▶ [REQUIREMENT] Put this sentence from the film news text into Spanish: "Oplev was directing a screenplay adaptation of Stieg Larsson’s book."

▶ [SOURCE TEXT]
*** Begin section ***
Legacy Watch: Dragon Tattoo vs. Dragon Tattoo, John Cazale's Five Perfect Career Choices

Thompson on Hollywood

– Sweden’s The Girl With the Dragon Tattoo director Niels Arden Oplev protests against David Fincher’s remake and another actress playing the Lisbeth Salander role–“highly unfair because Noomi [Rapace] has captured this part and it should always be all her,” he told Random House’s Word & Film site. He goes on to compare the below-par American remake of Luc Besson’s La Femme Nikita to Fincher’s remake (Heat Vision attacks this argument). But Besson wrote and directed the original La Femme Nikita – it was his. Oplev was directing a screenplay adaptation of Stieg Larsson’s book. If Columbia and Fincher have rights to the same story, it’s fair game. Not to mention the countless Americans who have the original book on their nightstands, many of whom are yet to see the Swedish trilogy on screen. They’re waiting for most worthwhile and accessible version, and that could well be Fincher’s. Here’s The Playlist’s take on the Oplev’s comments: the original Dragon Tattoo film was fairly shite anyway.
*** End section ***
▶ [DATA LISTING]
*** Begin section ***
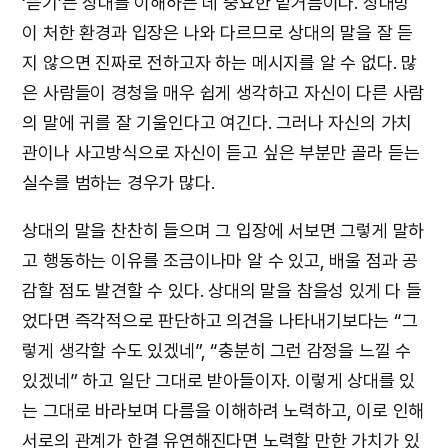
‘듣기’는 상대를 이해하는 데 중요한 밑거름이다. 상대방
이 처한 환경과 입장은 나와 다르므로 상대의 말을 잘 듣
지 않으면 진짜로 전하고자 하는 메시지를 알 수 없다. 많
은 사람들이 경청을 매우 쉽게 생각하고 자신이 다른 사람
의 말에 귀를 잘 기울인다고 여긴다. 그러나 자신의 가치
관이나 사고방식으로 자신이 듣고 싶은 부분만 골라 듣는
실수를 범하는 경우가 많다.
상대의 말을 찬찬히 들으며 그 입장에 서보면 그렇게 말하
고 행동하는 이유를 조금이나마 알 수 있고, 배울 점과 공
감할 점도 발견할 수 있다. 상대의 말을 참을성 있게 다 들
었다면 즉각적으로 판단하고 의견을 나타내기보다는 “그
렇게 생각할 수도 있겠네”, “충분히 그런 감정을 느낄 수
있겠네” 하고 일단 그대로 받아들이자. 이렇게 상대를 있
는 그대로 바라보며 다름을 이해하려 노력하고, 이로 인해
서로의 관계가 한결 유연해진다면 노력할 만한 가치가 있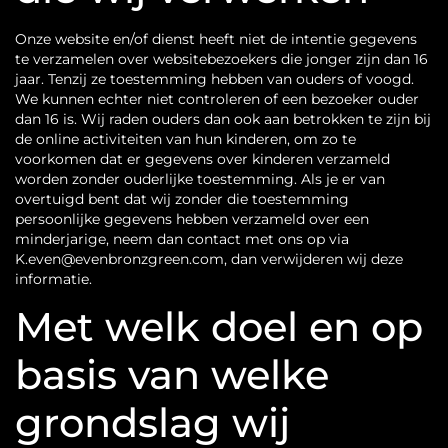
Onze website en/of dienst heeft niet de intentie gegevens
te verzamelen over websitebezoekers die jonger zijn dan 16
jaar. Tenzij ze toestemming hebben van ouders of voogd.
We kunnen echter niet controleren of een bezoeker ouder
dan 16 is. Wij raden ouders dan ook aan betrokken te zijn bij
de online activiteiten van hun kinderen, om zo te
voorkomen dat er gegevens over kinderen verzameld
worden zonder ouderlijke toestemming. Als je er van
overtuigd bent dat wij zonder die toestemming
persoonlijke gegevens hebben verzameld over een
minderjarige, neem dan contact met ons op via
K.even@evenbronzgreen.com, dan verwijderen wij deze
informatie.
Met welk doel en op
basis van welke
grondslag wij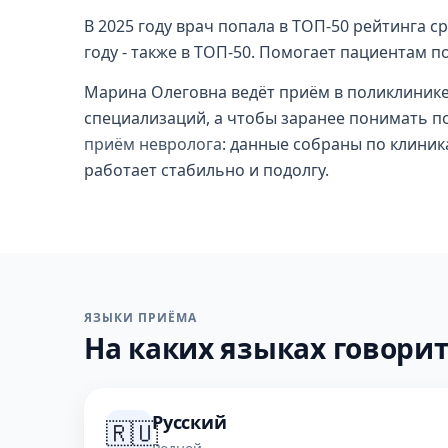
В 2025 году врач попала в ТОП-50 рейтинга 
году - также в ТОП-50. Помогает пациентам п
Марина Олеговна ведёт приём в поликлинике,
специализаций, а чтобы заранее понимать п
приём невролога
: данные собраны по клиника
работает стабильно и подолгу.
ЯЗЫКИ ПРИЁМА
На каких языках говорит
Русский
🇷🇺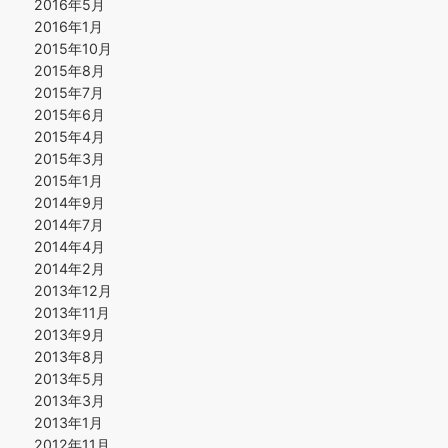
2016年5月
2016年1月
2015年10月
2015年8月
2015年7月
2015年6月
2015年4月
2015年3月
2015年1月
2014年9月
2014年7月
2014年4月
2014年2月
2013年12月
2013年11月
2013年9月
2013年8月
2013年5月
2013年3月
2013年1月
2012年11月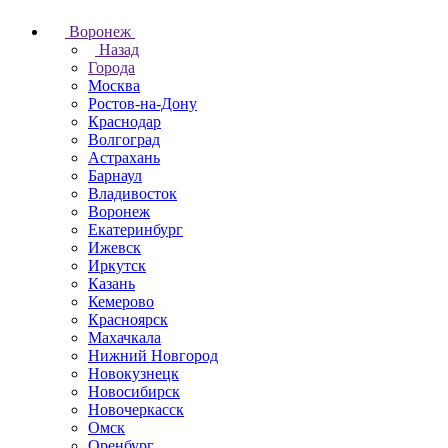
Воронеж
Назад
Города
Москва
Ростов-на-Дону
Краснодар
Волгоград
Астрахань
Барнаул
Владивосток
Воронеж
Екатеринбург
Ижевск
Иркутск
Казань
Кемерово
Красноярск
Махачкала
Нижний Новгород
Новокузнецк
Новосибирск
Новочеркаcск
Омск
Оренбург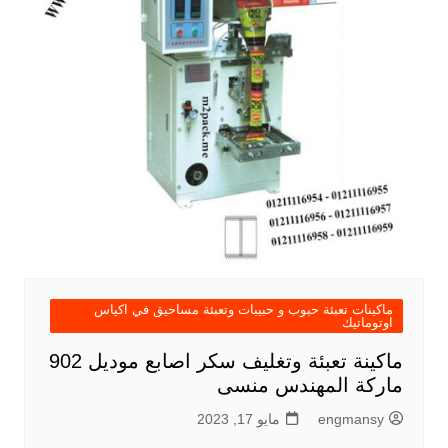
ماكينات تعبئة حبوب و حبيبات وتعبئة مساحيق في اكياس
اوتوماتيك
ماكينة تعبئة وتغليف سكر اصابع موديل 902
ماركة المهندس منسى
engmansy
مايو 17, 2023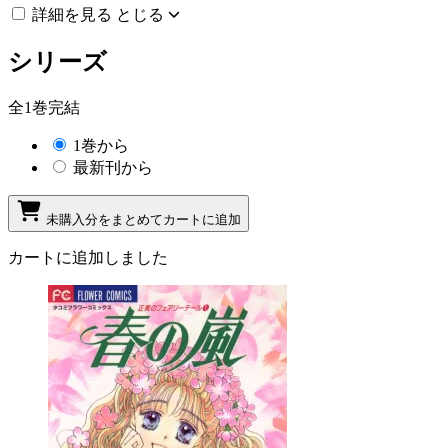
詳細を見る
とじる
シリーズ
全1巻完結
1巻から
最新刊から
未購入分をまとめてカートに追加
カートに追加しました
*** End section ***
▶ [SOLUTION FOR THIS TASK] Oplev estaba dirigiendo una adaptación cinematográfica del libro de Stieg Larsson.